* _What is needed_
Count how many lines in the data below include "center". Answer with the number only.

* _Data block_
******************************

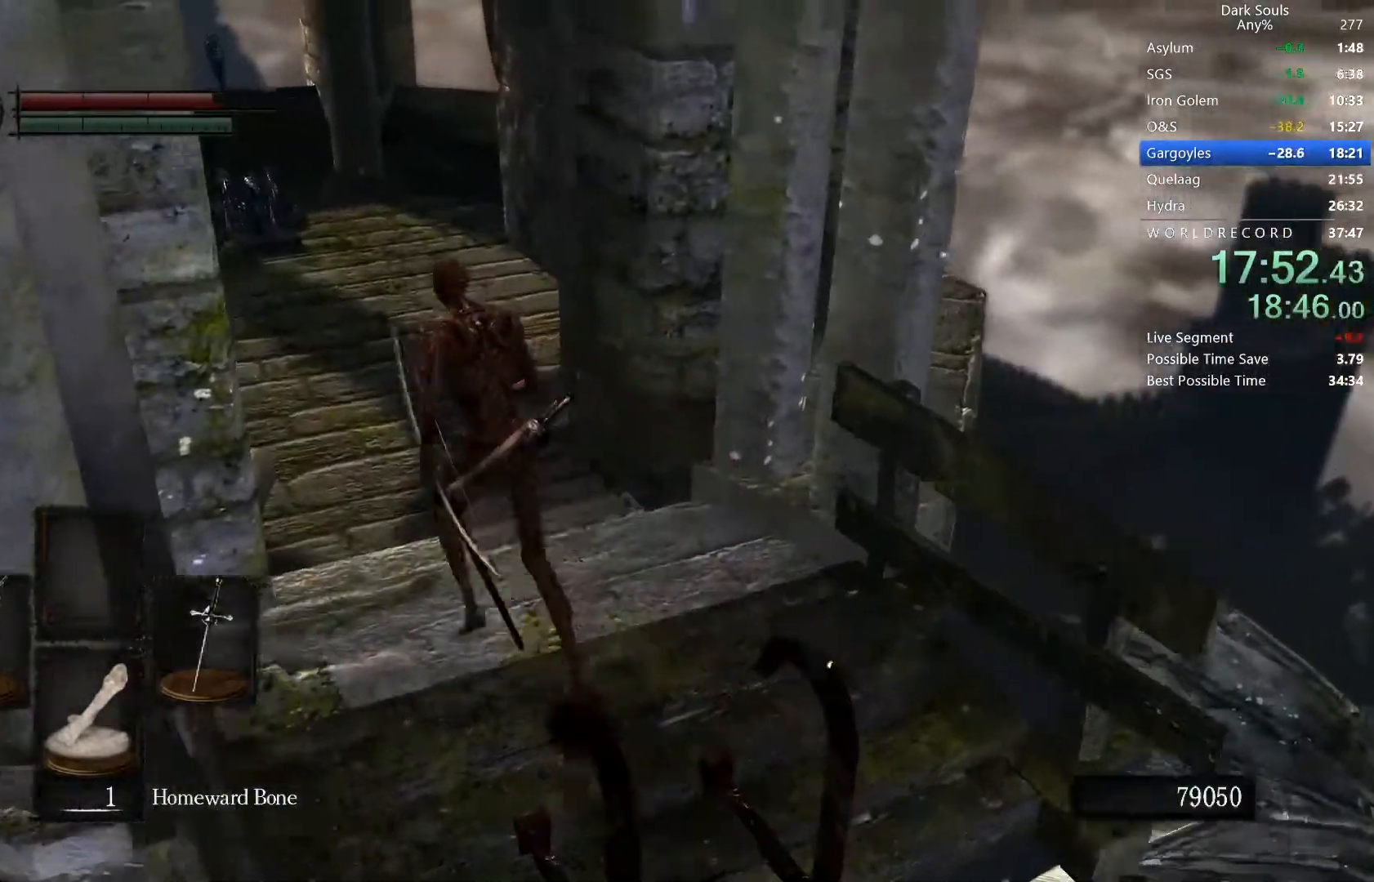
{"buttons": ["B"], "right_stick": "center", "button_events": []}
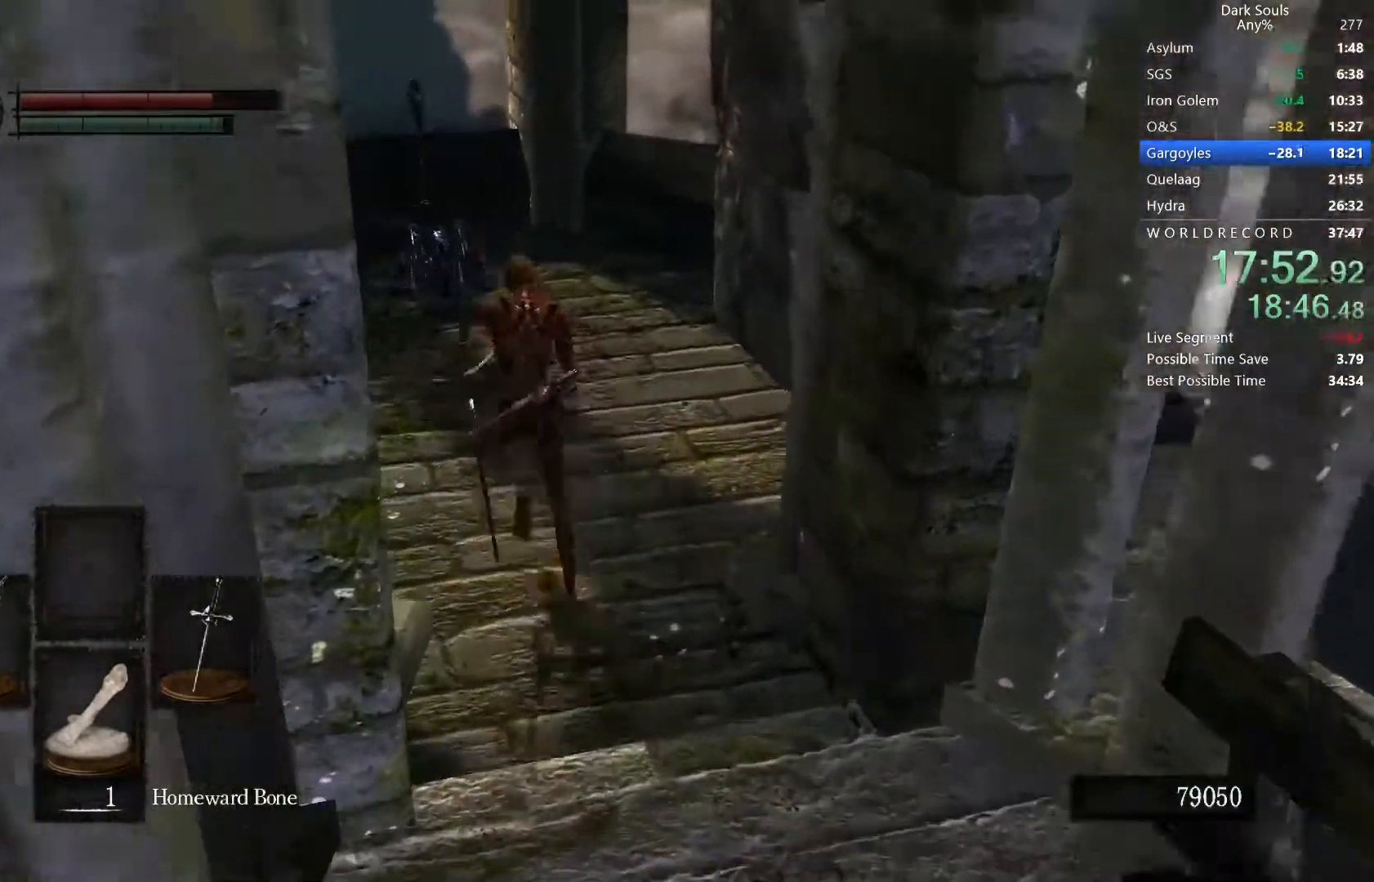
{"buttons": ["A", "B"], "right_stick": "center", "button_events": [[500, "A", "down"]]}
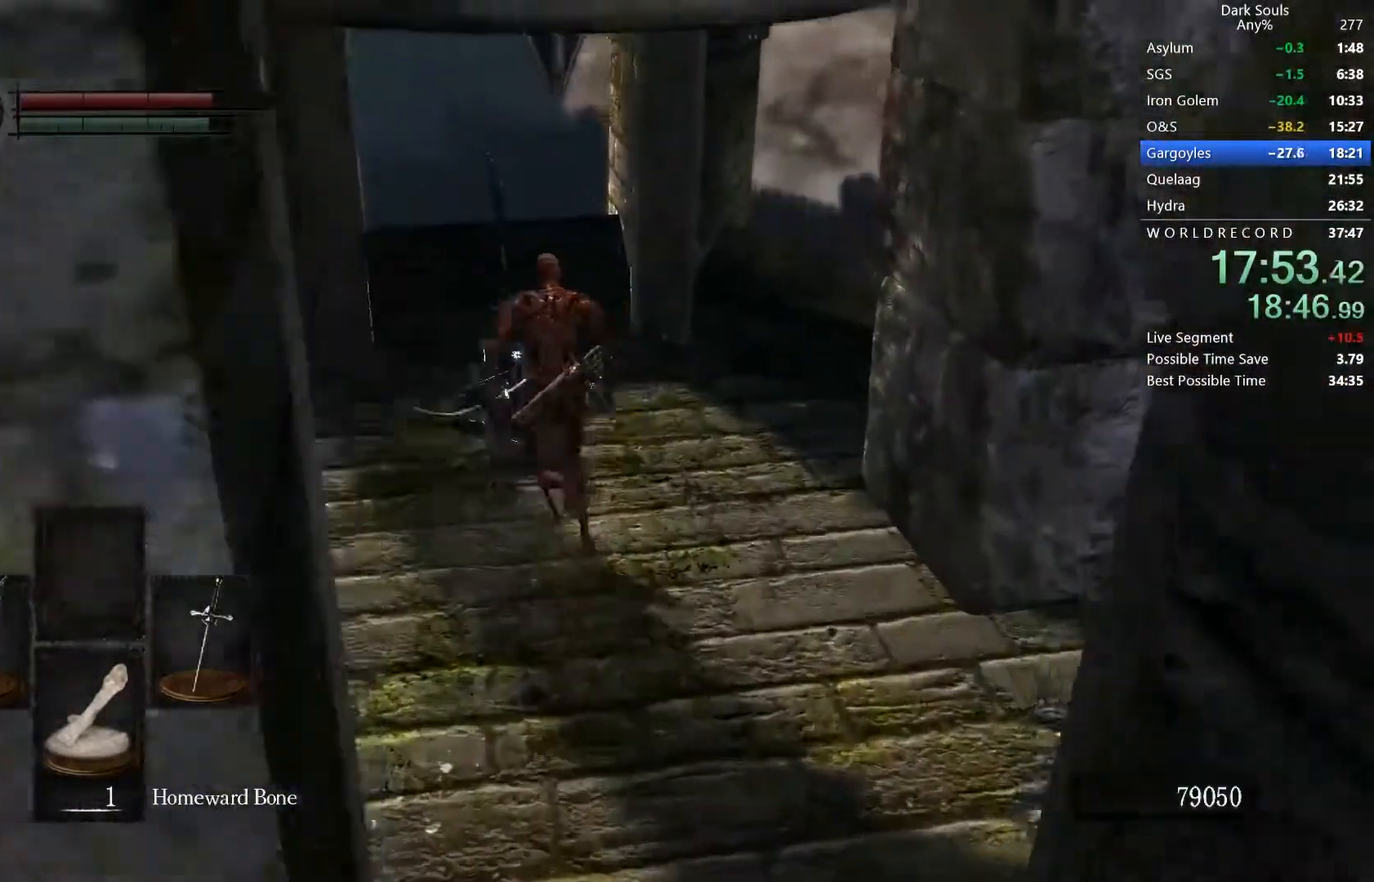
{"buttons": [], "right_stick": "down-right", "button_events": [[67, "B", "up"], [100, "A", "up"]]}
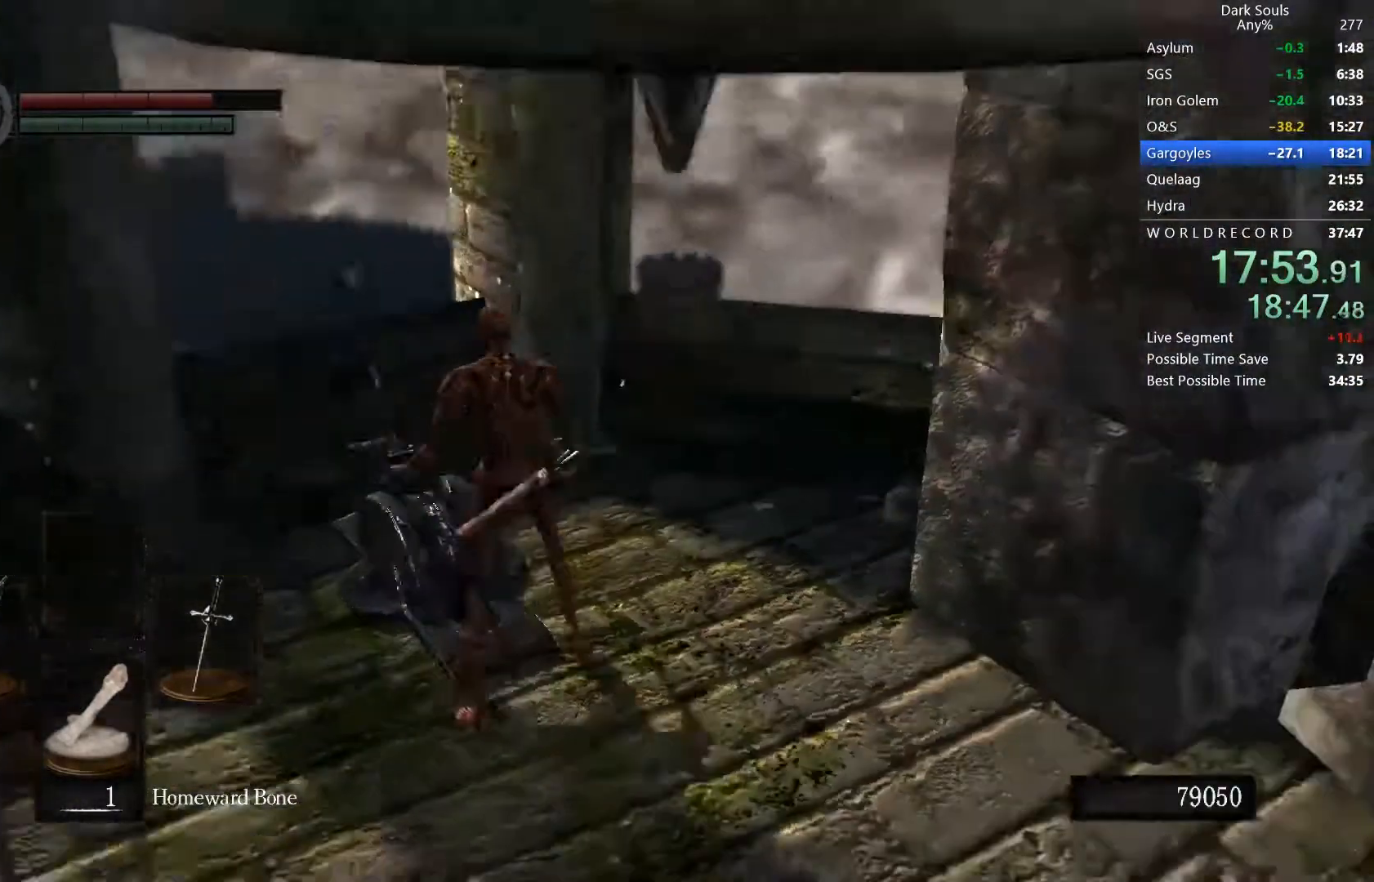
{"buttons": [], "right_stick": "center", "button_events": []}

******************************

* _Result_
3